Sunday, October 23, 2016

Home Sharing - The Risks

Home sharing platforms like Airbnb have created a new business opportunity and source of income for homeowners and tenants across the country.  However, there are risks for the occupant. The horror stories about assaults, condos being held hostage, theft and property damage are well known. What is often overlooked is the risk for the property owner.  If you are a building owner, you need to be aware of the following issues.

Who Is Staying There?

If you own a building and the tenants are on Airbnb, you could be exposed to serious risks. Unlike a traditional rental which requires a detailed application process, extensive information collection and verification about the tenant, home sharing allows free access to your property. Legally speaking, you have no contract with the Airbnb tenant and so you have little or no leverage if an incident should occur. Also, the rights, duties and liability limitation of the building owner in regard to a home sharing tenant are still a grey area.  That only increases your risk.

What about Renter’s Insurance?

Your tenants may assume that their renter’s insurance will cover them for any loss or damage caused by the home sharing guest they take in. It may do so, but it also may not. There is no guarantee on this and the protection available will depend on the specifics of each renter’s insurance policy.
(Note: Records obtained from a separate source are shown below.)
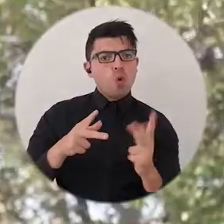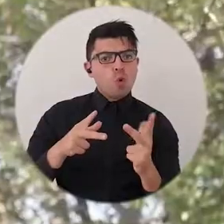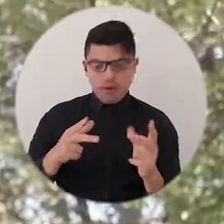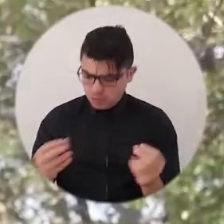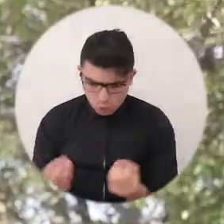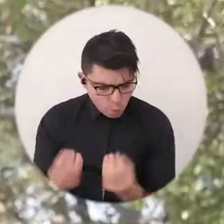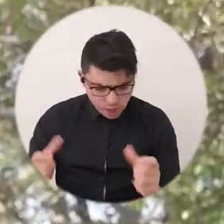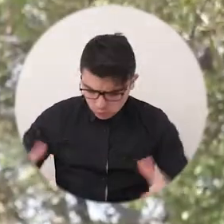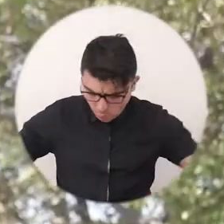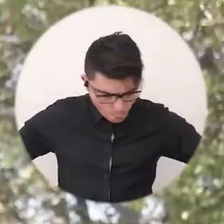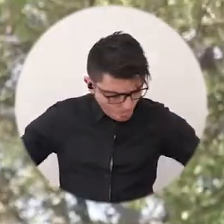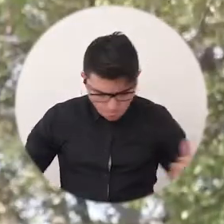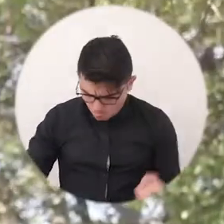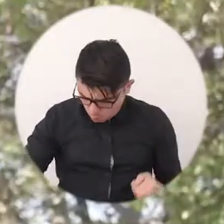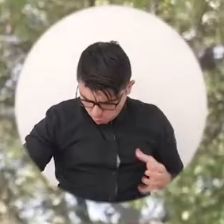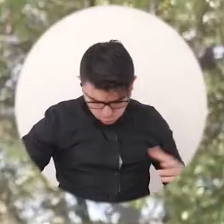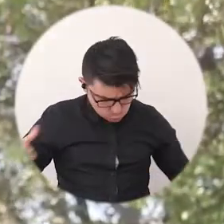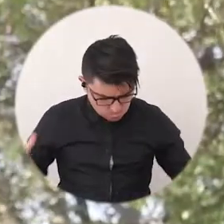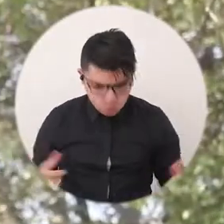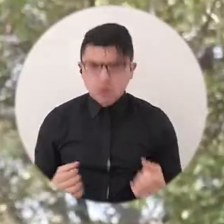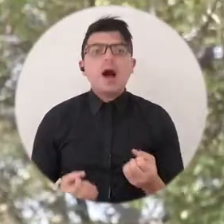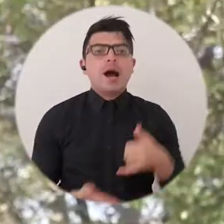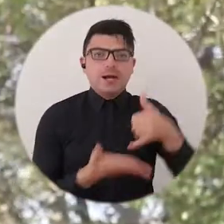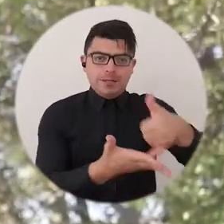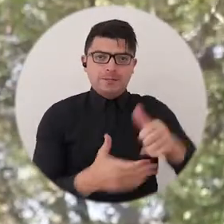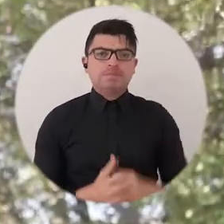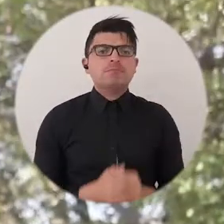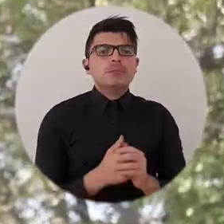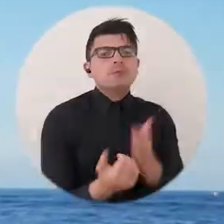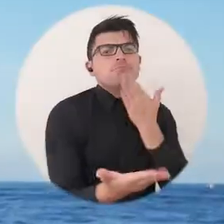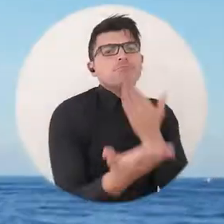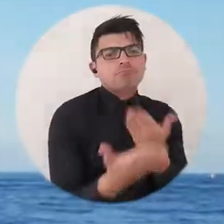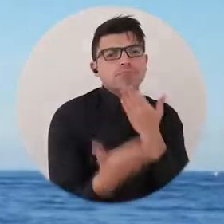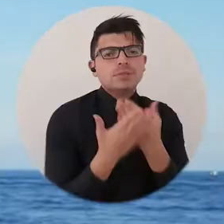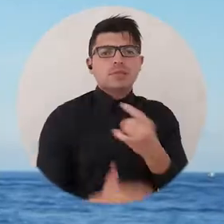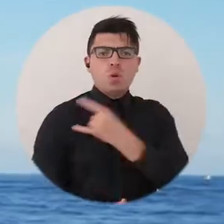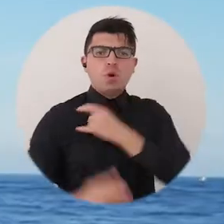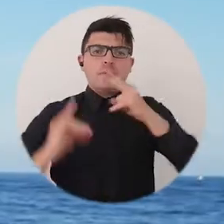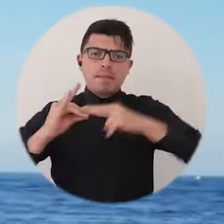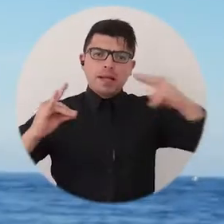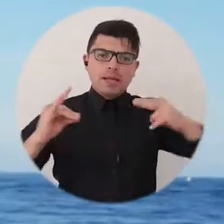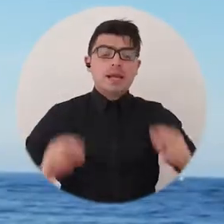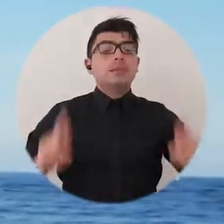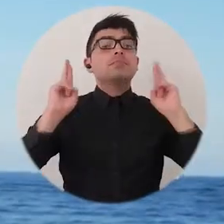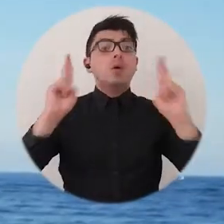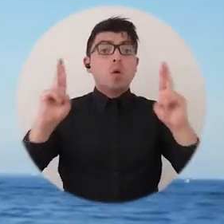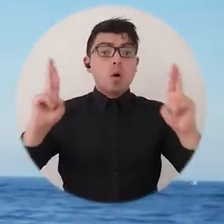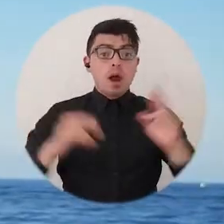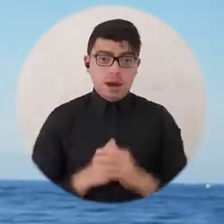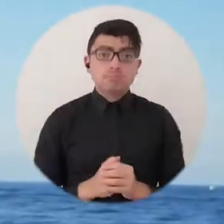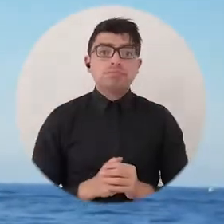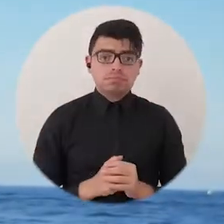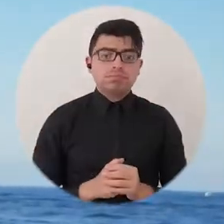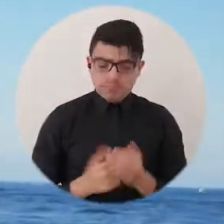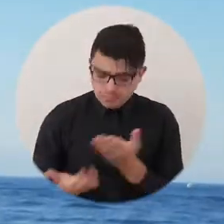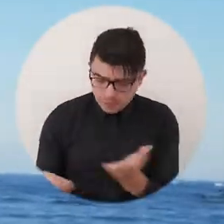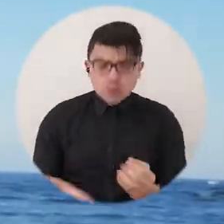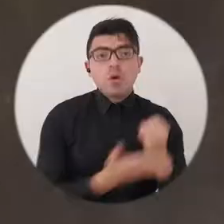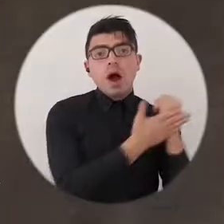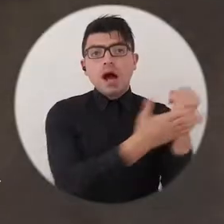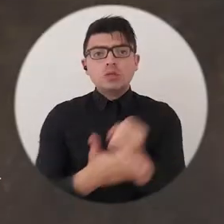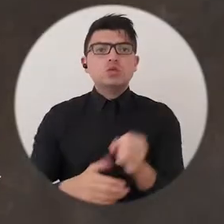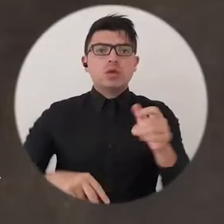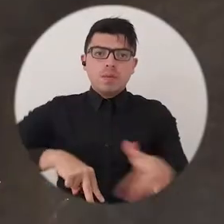Muy agradecidos con la Universidad del Magdalena y ojalá esto ayude y incentiva a las personas a que continúen con esta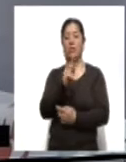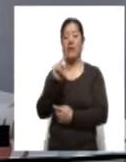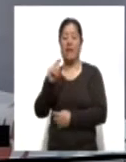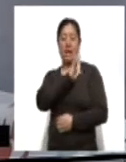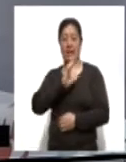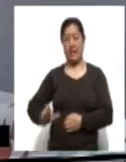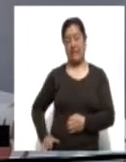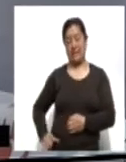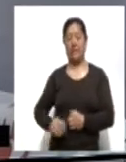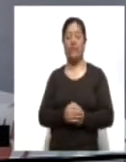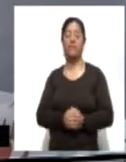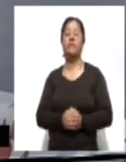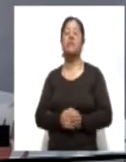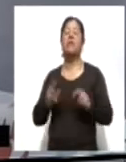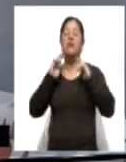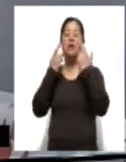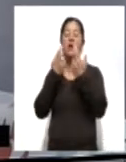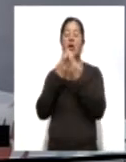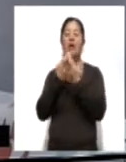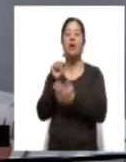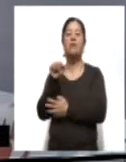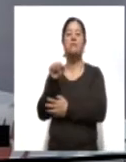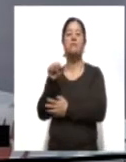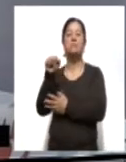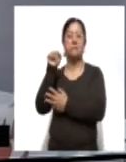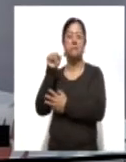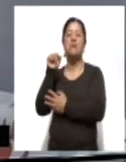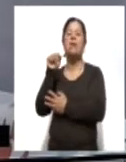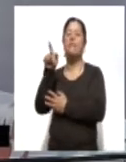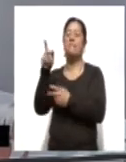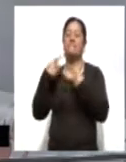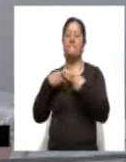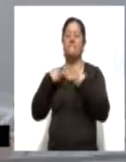se reunió este fin de semana con aspirantes a la Presidencia Municipal de Guamantla.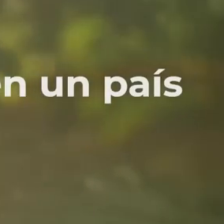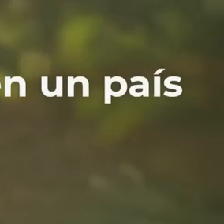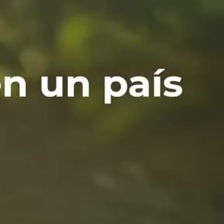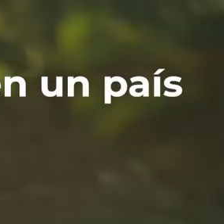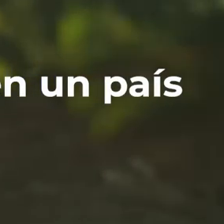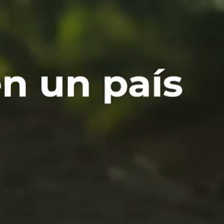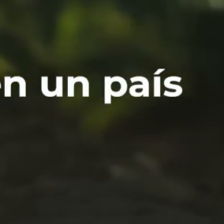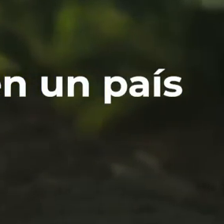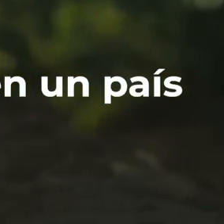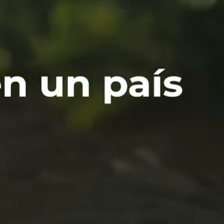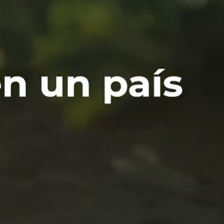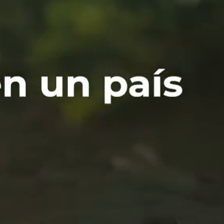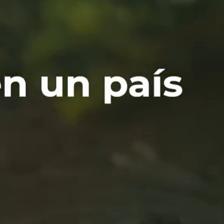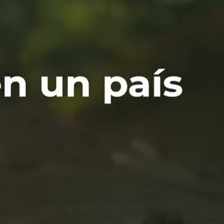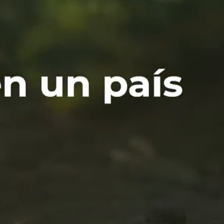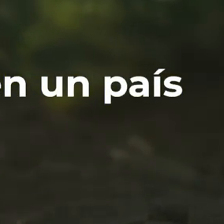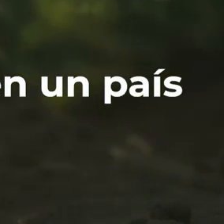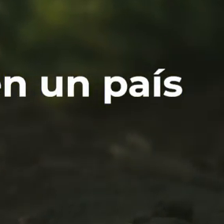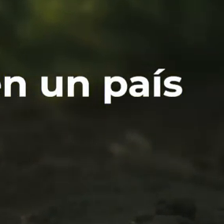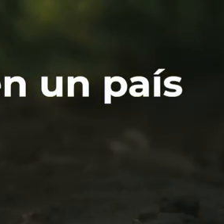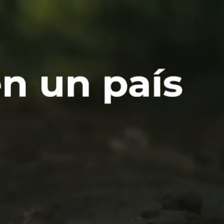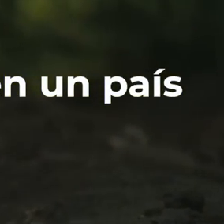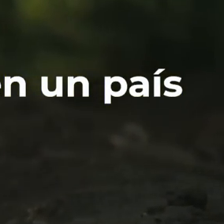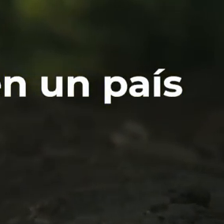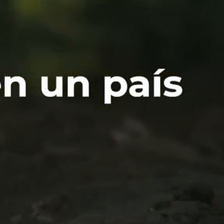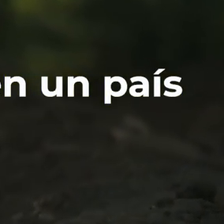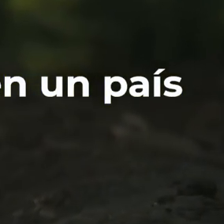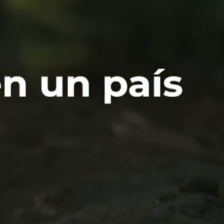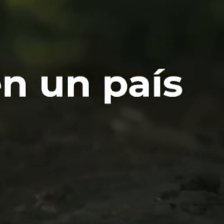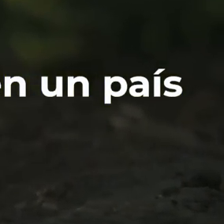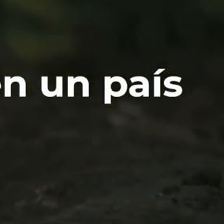generación crezca en un país mejor.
What You Can Do To Protect Yourself

There are a few things a building owner can do to protect his interests. Key among them are:

  • Prohibit home sharing.This is the most comprehensive option. Have your lease agreements drafted to include the clause that the tenant is prohibited from using Airbnb or other home sharing services. In addition, it is a good idea to have an addendum to the lease agreement which clearly states the owner’s position in regard to home sharing and details the risk for the owners, the tenants and others in the building. The tenant must accept and sign the document.
  • Monitor Home Sharing Platforms. There could be some tenants who sign a lease that prohibits home sharing, but think that they can bypass it and share their homes on the quiet. It is easy to claim they have large families and relations keep visiting them. The best way to control this is to monitor Airbnb and other platforms to look for any listingsof the properties you own.
  • Consult Your Insurance Broker. Insurance is a complicated issue, especially when multiple coverages are involved. Where does the property owner’s coverage end and the tenant’s begin? Who is liable for what damage or loss caused by a home sharing guest? Only a professional will be able to clearly define where you stand and advise you on what additional coverage, if any, you need to protect yourself from loss or liability caused by home sharing.

Remember, home sharing allows people whom you, the property owner, know nothing about to occupy the premises you own. There are legal, financial and ethical issues involved and you need to protect yourself.